-- INPUT MATERIAL follows --

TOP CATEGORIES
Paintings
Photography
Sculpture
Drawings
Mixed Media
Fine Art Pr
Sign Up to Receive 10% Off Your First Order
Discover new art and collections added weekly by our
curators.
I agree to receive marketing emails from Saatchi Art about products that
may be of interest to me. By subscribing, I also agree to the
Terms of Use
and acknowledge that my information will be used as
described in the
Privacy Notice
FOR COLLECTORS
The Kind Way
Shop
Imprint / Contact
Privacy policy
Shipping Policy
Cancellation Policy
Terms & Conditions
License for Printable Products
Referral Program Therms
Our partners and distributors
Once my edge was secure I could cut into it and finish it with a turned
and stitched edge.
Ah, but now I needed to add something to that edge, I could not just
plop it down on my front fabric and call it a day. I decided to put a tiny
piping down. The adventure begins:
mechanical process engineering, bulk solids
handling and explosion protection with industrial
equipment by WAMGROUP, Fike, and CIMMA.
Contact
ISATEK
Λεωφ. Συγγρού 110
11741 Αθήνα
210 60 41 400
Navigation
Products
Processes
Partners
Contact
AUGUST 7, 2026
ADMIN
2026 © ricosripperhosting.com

-- INPUT MATERIAL concluded --
-- INPUT MATERIAL follows --

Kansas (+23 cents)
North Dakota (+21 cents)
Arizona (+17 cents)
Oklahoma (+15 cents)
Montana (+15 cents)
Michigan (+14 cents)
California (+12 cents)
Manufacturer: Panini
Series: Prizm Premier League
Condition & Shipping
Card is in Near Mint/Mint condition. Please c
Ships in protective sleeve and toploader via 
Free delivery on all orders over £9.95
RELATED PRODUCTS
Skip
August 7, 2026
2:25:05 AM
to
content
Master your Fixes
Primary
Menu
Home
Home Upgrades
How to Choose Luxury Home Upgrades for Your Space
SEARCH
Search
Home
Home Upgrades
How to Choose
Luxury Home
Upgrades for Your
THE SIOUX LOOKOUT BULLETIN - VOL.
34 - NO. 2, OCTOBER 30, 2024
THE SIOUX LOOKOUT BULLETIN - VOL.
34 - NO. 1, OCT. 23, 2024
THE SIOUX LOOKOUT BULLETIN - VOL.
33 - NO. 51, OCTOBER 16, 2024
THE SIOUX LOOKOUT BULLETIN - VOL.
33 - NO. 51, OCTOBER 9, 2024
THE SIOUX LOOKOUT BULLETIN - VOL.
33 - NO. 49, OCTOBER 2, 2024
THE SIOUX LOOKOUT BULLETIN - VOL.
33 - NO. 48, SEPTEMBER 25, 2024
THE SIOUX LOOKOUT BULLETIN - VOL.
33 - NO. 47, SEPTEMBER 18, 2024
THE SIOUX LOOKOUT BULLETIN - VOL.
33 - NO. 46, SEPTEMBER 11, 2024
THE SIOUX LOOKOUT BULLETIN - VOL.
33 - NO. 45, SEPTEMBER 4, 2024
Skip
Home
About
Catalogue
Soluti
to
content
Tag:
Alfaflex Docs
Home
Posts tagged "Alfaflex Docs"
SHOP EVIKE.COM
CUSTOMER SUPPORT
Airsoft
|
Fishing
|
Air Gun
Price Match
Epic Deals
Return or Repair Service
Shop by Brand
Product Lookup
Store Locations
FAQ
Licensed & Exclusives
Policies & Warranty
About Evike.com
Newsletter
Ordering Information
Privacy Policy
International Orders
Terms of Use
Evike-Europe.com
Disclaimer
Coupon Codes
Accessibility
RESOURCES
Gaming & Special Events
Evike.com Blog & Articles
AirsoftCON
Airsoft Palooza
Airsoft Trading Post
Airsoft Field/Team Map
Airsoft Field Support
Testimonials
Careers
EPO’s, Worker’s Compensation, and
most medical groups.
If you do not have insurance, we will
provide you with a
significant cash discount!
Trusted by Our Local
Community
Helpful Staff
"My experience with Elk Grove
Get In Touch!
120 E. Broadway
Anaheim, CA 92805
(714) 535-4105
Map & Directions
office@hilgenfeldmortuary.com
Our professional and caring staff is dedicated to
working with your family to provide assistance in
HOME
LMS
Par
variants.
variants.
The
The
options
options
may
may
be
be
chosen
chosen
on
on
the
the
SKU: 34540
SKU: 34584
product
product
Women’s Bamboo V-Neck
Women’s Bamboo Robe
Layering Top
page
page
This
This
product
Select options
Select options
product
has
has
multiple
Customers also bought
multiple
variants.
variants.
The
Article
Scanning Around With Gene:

-- INPUT MATERIAL concluded --

= REQUIREMENT =
Which lines above run from the one containing "TOP CATEGORIES" down to the one containing "mechanical process engineering, bulk solids"? Repeat exactly those, both ends included, and nothing else.

= RESPONSE TO THIS EXERCISE =
TOP CATEGORIES
Paintings
Photography
Sculpture
Drawings
Mixed Media
Fine Art Pr
Sign Up to Receive 10% Off Your First Order
Discover new art and collections added weekly by our
curators.
I agree to receive marketing emails from Saatchi Art about products that
may be of interest to me. By subscribing, I also agree to the
Terms of Use
and acknowledge that my information will be used as
described in the
Privacy Notice
FOR COLLECTORS
The Kind Way
Shop
Imprint / Contact
Privacy policy
Shipping Policy
Cancellation Policy
Terms & Conditions
License for Printable Products
Referral Program Therms
Our partners and distributors
Once my edge was secure I could cut into it and finish it with a turned
and stitched edge.
Ah, but now I needed to add something to that edge, I could not just
plop it down on my front fabric and call it a day. I decided to put a tiny
piping down. The adventure begins:
mechanical process engineering, bulk solids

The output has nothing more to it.